Over the weekend, the Cardinals signed left-handed reliever Brett Cecil to a surprising four-year deal worth more than $30 million. That contract inspired curiosity; if a good setup man is receiving so much, then how rich are the elite closers -- Aroldis Chapman, Kenley Jansen and Mark Melancon -- about to become?
We don't have an answer yet, and won't for a little longer. But we can focus our sights on those closers in another respect, homing in on what makes each special and effective. We'll go in alphabetical order.
Chapman isn't yet 29 years old, but he has staked a claim as the best closer of his generation. In six-plus seasons, he has tallied a 2.08 ERA (good for a 192 ERA+) and a 3.68 strikeout-to-walk ratio (fueled by more than 15 strikeouts per nine), all the while converting on 90 percent of his save chances. The main knock on him is his involvement in a domestic dispute last offseason -- in which he admitted to firing his gun six times following an argument with his child's mother. Chapman has since served a 30-game suspension and stayed out of headlines, but that and his aloof attempts at remorse make him a difficult figure to embrace.
On the mound, Chapman remains dynamic. He has absurd flexibility, which allows him to contort his body in a way to achieve maximum kinetic potential -- the separation he creates between his top and lower halves permit the otherworldly velocity figures. Chapman averaged 101 mph on his fastball in 2016 -- the kind of velocity that causes batters to refrain, "Hm, that's not a rabbit" as the ball hops over their bats. He also threw more strikes than normal last season.
Were it not for Chapman the human being, Chapman would be the perfect free-agent reliever: He's on the right side of 30; he's accomplished to an unfathomable degree; and he's blessed with the kind of generational talent that makes a lengthy, Hall of Fame-caliber career possible. You can't separate the person from the pitcher, however, and that might (and probably should) give some teams pause.
Jansen is a year older than Chapman and lacks Chapman's velocity. (Then again, he also lacks the character problems.) Yet that doesn't make him a slouch by any means. His career 2.20 ERA translates to a 169 ERA+, and his 5.31 strikeout-to-walk ratio is a fair bit better than Chapman's mark.
Jansen elicits Mariano Rivera comparisons for two reasons: One, he leans heavily upon his cutter; two, he throws an almost unimaginable amount of strikes. More than 88 percent of his 2016 pitches were cut, while a career-high 72.7 percent went for strikes. Basically, Jansen spams batters with the same pitch over and over, all in the zone, and there's nothing they can do about it.
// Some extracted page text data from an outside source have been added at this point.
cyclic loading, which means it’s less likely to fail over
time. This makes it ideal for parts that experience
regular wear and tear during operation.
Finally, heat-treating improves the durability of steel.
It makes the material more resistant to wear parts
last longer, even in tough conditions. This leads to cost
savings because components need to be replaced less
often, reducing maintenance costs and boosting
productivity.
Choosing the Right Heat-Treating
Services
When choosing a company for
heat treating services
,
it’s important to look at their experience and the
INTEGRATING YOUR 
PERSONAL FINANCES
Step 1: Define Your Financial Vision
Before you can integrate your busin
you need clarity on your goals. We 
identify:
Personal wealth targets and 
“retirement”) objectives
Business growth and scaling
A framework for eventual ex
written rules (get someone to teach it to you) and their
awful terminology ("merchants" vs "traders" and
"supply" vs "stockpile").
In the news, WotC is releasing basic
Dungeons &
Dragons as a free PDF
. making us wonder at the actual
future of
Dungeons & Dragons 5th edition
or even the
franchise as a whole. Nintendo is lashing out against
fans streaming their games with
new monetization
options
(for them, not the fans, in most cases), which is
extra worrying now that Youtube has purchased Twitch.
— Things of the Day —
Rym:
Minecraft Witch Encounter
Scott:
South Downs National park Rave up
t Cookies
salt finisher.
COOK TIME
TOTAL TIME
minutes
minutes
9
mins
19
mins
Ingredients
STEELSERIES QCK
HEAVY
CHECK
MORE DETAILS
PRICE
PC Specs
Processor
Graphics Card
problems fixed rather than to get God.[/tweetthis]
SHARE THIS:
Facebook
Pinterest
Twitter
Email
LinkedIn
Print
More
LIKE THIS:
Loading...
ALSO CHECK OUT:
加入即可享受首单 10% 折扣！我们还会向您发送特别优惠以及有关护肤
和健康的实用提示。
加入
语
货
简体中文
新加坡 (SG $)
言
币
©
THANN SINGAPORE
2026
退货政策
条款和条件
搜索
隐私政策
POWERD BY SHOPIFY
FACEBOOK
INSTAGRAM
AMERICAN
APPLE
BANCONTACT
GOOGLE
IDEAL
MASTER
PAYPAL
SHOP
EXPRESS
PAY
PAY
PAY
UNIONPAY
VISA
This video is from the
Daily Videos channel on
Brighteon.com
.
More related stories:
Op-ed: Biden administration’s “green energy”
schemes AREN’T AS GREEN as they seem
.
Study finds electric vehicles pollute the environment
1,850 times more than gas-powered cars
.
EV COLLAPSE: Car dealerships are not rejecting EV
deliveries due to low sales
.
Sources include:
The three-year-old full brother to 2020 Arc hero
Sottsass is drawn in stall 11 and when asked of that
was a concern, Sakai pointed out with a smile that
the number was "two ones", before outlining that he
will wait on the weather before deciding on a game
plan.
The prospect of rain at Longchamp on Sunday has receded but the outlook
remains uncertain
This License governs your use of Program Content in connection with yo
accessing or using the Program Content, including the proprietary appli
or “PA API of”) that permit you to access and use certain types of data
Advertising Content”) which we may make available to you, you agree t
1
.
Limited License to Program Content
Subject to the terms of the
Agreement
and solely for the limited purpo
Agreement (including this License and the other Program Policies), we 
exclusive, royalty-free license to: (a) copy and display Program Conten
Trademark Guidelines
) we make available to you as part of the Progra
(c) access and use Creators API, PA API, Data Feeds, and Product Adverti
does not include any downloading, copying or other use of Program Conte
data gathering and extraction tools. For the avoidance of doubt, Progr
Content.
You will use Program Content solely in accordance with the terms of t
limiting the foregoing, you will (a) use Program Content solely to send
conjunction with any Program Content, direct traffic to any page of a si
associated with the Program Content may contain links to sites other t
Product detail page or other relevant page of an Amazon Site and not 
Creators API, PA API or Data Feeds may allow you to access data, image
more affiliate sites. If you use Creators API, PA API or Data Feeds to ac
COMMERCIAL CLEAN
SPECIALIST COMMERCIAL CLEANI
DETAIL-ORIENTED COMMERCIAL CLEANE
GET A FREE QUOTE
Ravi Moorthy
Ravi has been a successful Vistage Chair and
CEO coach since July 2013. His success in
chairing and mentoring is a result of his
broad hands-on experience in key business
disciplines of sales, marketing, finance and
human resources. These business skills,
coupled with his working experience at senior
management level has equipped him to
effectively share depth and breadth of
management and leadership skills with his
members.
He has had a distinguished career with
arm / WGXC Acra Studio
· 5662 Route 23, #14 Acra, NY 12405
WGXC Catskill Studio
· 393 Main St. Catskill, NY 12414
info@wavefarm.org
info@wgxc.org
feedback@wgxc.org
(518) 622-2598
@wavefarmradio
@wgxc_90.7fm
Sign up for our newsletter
Last season, the opposition hit .153 when they were able to put the cutter into play.
There are easy outs, and then there are easy outs and Jansen deals in the latter. He consistently coerces a high amount of infield flies (more than 25 percent of his total flyballs in 2015, per Baseball Reference), and he has flirted with a 40 percent strikeout rate throughout his career. There isn't much hope for the opposition when that many of their at-bats end in an automatic out.
Jansen doesn't have Rivera's postseason mystique -- though his three perfect innings of work in NLCS Game 6 were impressive -- but that's the thing: If a reliever comes up short only when he's being compared to Rivera or Chapman, then you know he's elite. Expect Jansen to receive a matching payday.
Then there's Melancon, the oddball of the trio.
Melancon is older than either Chapman or Jansen (which is to say he's nearing his 32nd birthday) and is less of a household name. His career hasn't always been golden, and there was a point in early 2015 where it appeared he was headed toward oblivion. Yet Melancon has since turned it around, running his four-year totals to a 1.80 ERA (a 212 ERA+) and a 5.96 strikeout-to-walk ratio. The sample size isn't as impressive as it is with Chapman and Jansen, but those figures are ridiculous all the same.
Melancon is the outlier on the mound, too. He doesn't throw that hard (low 90s), and unlike the others, he has to rely upon a pair of pitches: his cutter and a knuckle curve he throws more than a quarter of the time. Melancon follows the boring formula of throwing quality strikes and generating ground balls; he's dependent more so on location than domination, though it has worked out swell for him, thanks for asking.
Because of Melancon's age and style, he's likely to receive the shortest and least-lucrative deal of the three. Nonetheless, there's reason to believe he has another couple years remaining as a front-end closer.